*What you have to do*.
Repeat, without any change, the entries presented below.

*Data provided*.
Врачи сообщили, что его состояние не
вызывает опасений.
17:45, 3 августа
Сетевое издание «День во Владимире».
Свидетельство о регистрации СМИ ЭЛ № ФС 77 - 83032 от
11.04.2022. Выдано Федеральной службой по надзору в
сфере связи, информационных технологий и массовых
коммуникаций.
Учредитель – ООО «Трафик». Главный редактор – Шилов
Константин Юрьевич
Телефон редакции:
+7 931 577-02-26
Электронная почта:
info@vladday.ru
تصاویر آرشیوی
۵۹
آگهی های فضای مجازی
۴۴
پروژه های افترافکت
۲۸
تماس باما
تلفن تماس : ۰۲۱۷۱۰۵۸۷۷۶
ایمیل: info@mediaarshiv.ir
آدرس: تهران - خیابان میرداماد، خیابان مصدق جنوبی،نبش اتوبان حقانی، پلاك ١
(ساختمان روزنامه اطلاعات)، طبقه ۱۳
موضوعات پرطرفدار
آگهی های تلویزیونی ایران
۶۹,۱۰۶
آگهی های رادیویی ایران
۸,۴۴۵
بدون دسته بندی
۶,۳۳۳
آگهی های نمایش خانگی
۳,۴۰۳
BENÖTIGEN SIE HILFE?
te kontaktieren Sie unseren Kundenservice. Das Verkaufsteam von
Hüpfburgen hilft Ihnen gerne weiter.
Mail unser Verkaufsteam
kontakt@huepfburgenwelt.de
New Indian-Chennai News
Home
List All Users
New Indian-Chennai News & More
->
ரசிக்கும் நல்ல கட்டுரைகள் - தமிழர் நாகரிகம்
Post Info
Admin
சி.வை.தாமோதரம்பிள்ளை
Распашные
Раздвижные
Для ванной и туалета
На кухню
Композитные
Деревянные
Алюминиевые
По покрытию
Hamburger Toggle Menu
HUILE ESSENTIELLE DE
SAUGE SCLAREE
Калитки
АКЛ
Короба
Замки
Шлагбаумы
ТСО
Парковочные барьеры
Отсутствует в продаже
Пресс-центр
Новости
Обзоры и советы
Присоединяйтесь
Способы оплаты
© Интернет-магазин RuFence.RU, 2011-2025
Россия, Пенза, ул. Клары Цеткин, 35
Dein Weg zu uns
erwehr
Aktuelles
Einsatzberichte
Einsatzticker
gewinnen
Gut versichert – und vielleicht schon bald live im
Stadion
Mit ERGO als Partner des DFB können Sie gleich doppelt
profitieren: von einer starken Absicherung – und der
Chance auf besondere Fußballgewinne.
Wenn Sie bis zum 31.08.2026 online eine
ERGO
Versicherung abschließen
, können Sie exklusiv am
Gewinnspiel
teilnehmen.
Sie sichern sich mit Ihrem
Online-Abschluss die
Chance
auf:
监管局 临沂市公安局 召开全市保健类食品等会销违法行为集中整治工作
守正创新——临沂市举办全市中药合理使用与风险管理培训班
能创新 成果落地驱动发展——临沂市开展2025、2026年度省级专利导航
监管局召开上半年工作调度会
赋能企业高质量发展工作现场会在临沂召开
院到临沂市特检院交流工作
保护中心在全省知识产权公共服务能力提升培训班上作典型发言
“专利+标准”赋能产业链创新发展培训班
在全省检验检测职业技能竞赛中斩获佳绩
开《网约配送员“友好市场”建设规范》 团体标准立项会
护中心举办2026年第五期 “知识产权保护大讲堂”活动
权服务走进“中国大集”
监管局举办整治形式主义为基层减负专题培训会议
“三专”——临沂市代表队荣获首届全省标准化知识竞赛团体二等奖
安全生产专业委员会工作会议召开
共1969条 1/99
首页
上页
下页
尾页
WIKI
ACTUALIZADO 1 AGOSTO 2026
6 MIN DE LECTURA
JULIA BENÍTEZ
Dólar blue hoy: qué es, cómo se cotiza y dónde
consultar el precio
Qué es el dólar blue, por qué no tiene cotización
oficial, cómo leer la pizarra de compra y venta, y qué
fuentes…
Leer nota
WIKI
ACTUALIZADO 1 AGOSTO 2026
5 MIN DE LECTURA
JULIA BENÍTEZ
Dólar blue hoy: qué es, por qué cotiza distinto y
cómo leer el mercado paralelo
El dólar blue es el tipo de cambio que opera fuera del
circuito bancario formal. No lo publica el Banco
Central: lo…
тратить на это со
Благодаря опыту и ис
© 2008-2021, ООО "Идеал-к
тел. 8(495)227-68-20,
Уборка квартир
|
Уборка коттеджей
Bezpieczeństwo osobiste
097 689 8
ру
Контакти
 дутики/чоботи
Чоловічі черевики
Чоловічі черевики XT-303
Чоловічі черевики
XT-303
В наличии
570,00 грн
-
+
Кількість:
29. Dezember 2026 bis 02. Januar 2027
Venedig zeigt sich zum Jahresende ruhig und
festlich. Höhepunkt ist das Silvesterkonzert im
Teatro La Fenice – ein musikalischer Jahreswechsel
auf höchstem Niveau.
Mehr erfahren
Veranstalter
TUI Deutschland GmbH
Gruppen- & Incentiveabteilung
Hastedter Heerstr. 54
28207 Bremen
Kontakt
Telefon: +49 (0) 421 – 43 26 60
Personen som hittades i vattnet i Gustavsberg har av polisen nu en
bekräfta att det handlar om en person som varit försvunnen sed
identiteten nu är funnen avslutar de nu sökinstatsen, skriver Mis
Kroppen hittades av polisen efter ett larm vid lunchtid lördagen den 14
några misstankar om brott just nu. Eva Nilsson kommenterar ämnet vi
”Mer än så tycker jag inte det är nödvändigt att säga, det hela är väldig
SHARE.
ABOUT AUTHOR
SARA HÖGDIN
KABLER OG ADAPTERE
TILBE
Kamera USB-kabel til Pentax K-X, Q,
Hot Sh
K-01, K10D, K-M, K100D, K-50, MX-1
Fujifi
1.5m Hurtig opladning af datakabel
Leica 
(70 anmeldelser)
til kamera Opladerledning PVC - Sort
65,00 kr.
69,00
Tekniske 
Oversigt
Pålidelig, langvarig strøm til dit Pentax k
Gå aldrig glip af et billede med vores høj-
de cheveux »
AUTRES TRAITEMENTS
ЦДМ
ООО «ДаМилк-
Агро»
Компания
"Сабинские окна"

*Exercise solution*.
Врачи сообщили, что его состояние не
вызывает опасений.
17:45, 3 августа
Сетевое издание «День во Владимире».
Свидетельство о регистрации СМИ ЭЛ № ФС 77 - 83032 от
11.04.2022. Выдано Федеральной службой по надзору в
сфере связи, информационных технологий и массовых
коммуникаций.
Учредитель – ООО «Трафик». Главный редактор – Шилов
Константин Юрьевич
Телефон редакции:
+7 931 577-02-26
Электронная почта:
info@vladday.ru
تصاویر آرشیوی
۵۹
آگهی های فضای مجازی
۴۴
پروژه های افترافکت
۲۸
تماس باما
تلفن تماس : ۰۲۱۷۱۰۵۸۷۷۶
ایمیل: info@mediaarshiv.ir
آدرس: تهران - خیابان میرداماد، خیابان مصدق جنوبی،نبش اتوبان حقانی، پلاك ١
(ساختمان روزنامه اطلاعات)، طبقه ۱۳
موضوعات پرطرفدار
آگهی های تلویزیونی ایران
۶۹,۱۰۶
آگهی های رادیویی ایران
۸,۴۴۵
بدون دسته بندی
۶,۳۳۳
آگهی های نمایش خانگی
۳,۴۰۳
BENÖTIGEN SIE HILFE?
te kontaktieren Sie unseren Kundenservice. Das Verkaufsteam von
Hüpfburgen hilft Ihnen gerne weiter.
Mail unser Verkaufsteam
kontakt@huepfburgenwelt.de
New Indian-Chennai News
Home
List All Users
New Indian-Chennai News & More
->
ரசிக்கும் நல்ல கட்டுரைகள் - தமிழர் நாகரிகம்
Post Info
Admin
சி.வை.தாமோதரம்பிள்ளை
Распашные
Раздвижные
Для ванной и туалета
На кухню
Композитные
Деревянные
Алюминиевые
По покрытию
Hamburger Toggle Menu
HUILE ESSENTIELLE DE
SAUGE SCLAREE
Калитки
АКЛ
Короба
Замки
Шлагбаумы
ТСО
Парковочные барьеры
Отсутствует в продаже
Пресс-центр
Новости
Обзоры и советы
Присоединяйтесь
Способы оплаты
© Интернет-магазин RuFence.RU, 2011-2025
Россия, Пенза, ул. Клары Цеткин, 35
Dein Weg zu uns
erwehr
Aktuelles
Einsatzberichte
Einsatzticker
gewinnen
Gut versichert – und vielleicht schon bald live im
Stadion
Mit ERGO als Partner des DFB können Sie gleich doppelt
profitieren: von einer starken Absicherung – und der
Chance auf besondere Fußballgewinne.
Wenn Sie bis zum 31.08.2026 online eine
ERGO
Versicherung abschließen
, können Sie exklusiv am
Gewinnspiel
teilnehmen.
Sie sichern sich mit Ihrem
Online-Abschluss die
Chance
auf:
监管局 临沂市公安局 召开全市保健类食品等会销违法行为集中整治工作
守正创新——临沂市举办全市中药合理使用与风险管理培训班
能创新 成果落地驱动发展——临沂市开展2025、2026年度省级专利导航
监管局召开上半年工作调度会
赋能企业高质量发展工作现场会在临沂召开
院到临沂市特检院交流工作
保护中心在全省知识产权公共服务能力提升培训班上作典型发言
“专利+标准”赋能产业链创新发展培训班
在全省检验检测职业技能竞赛中斩获佳绩
开《网约配送员“友好市场”建设规范》 团体标准立项会
护中心举办2026年第五期 “知识产权保护大讲堂”活动
权服务走进“中国大集”
监管局举办整治形式主义为基层减负专题培训会议
“三专”——临沂市代表队荣获首届全省标准化知识竞赛团体二等奖
安全生产专业委员会工作会议召开
共1969条 1/99
首页
上页
下页
尾页
WIKI
ACTUALIZADO 1 AGOSTO 2026
6 MIN DE LECTURA
JULIA BENÍTEZ
Dólar blue hoy: qué es, cómo se cotiza y dónde
consultar el precio
Qué es el dólar blue, por qué no tiene cotización
oficial, cómo leer la pizarra de compra y venta, y qué
fuentes…
Leer nota
WIKI
ACTUALIZADO 1 AGOSTO 2026
5 MIN DE LECTURA
JULIA BENÍTEZ
Dólar blue hoy: qué es, por qué cotiza distinto y
cómo leer el mercado paralelo
El dólar blue es el tipo de cambio que opera fuera del
circuito bancario formal. No lo publica el Banco
Central: lo…
тратить на это со
Благодаря опыту и ис
© 2008-2021, ООО "Идеал-к
тел. 8(495)227-68-20,
Уборка квартир
|
Уборка коттеджей
Bezpieczeństwo osobiste
097 689 8
ру
Контакти
 дутики/чоботи
Чоловічі черевики
Чоловічі черевики XT-303
Чоловічі черевики
XT-303
В наличии
570,00 грн
-
+
Кількість:
29. Dezember 2026 bis 02. Januar 2027
Venedig zeigt sich zum Jahresende ruhig und
festlich. Höhepunkt ist das Silvesterkonzert im
Teatro La Fenice – ein musikalischer Jahreswechsel
auf höchstem Niveau.
Mehr erfahren
Veranstalter
TUI Deutschland GmbH
Gruppen- & Incentiveabteilung
Hastedter Heerstr. 54
28207 Bremen
Kontakt
Telefon: +49 (0) 421 – 43 26 60
Personen som hittades i vattnet i Gustavsberg har av polisen nu en
bekräfta att det handlar om en person som varit försvunnen sed
identiteten nu är funnen avslutar de nu sökinstatsen, skriver Mis
Kroppen hittades av polisen efter ett larm vid lunchtid lördagen den 14
några misstankar om brott just nu. Eva Nilsson kommenterar ämnet vi
”Mer än så tycker jag inte det är nödvändigt att säga, det hela är väldig
SHARE.
ABOUT AUTHOR
SARA HÖGDIN
KABLER OG ADAPTERE
TILBE
Kamera USB-kabel til Pentax K-X, Q,
Hot Sh
K-01, K10D, K-M, K100D, K-50, MX-1
Fujifi
1.5m Hurtig opladning af datakabel
Leica 
(70 anmeldelser)
til kamera Opladerledning PVC - Sort
65,00 kr.
69,00
Tekniske 
Oversigt
Pålidelig, langvarig strøm til dit Pentax k
Gå aldrig glip af et billede med vores høj-
de cheveux »
AUTRES TRAITEMENTS
ЦДМ
ООО «ДаМилк-
Агро»
Компания
"Сабинские окна"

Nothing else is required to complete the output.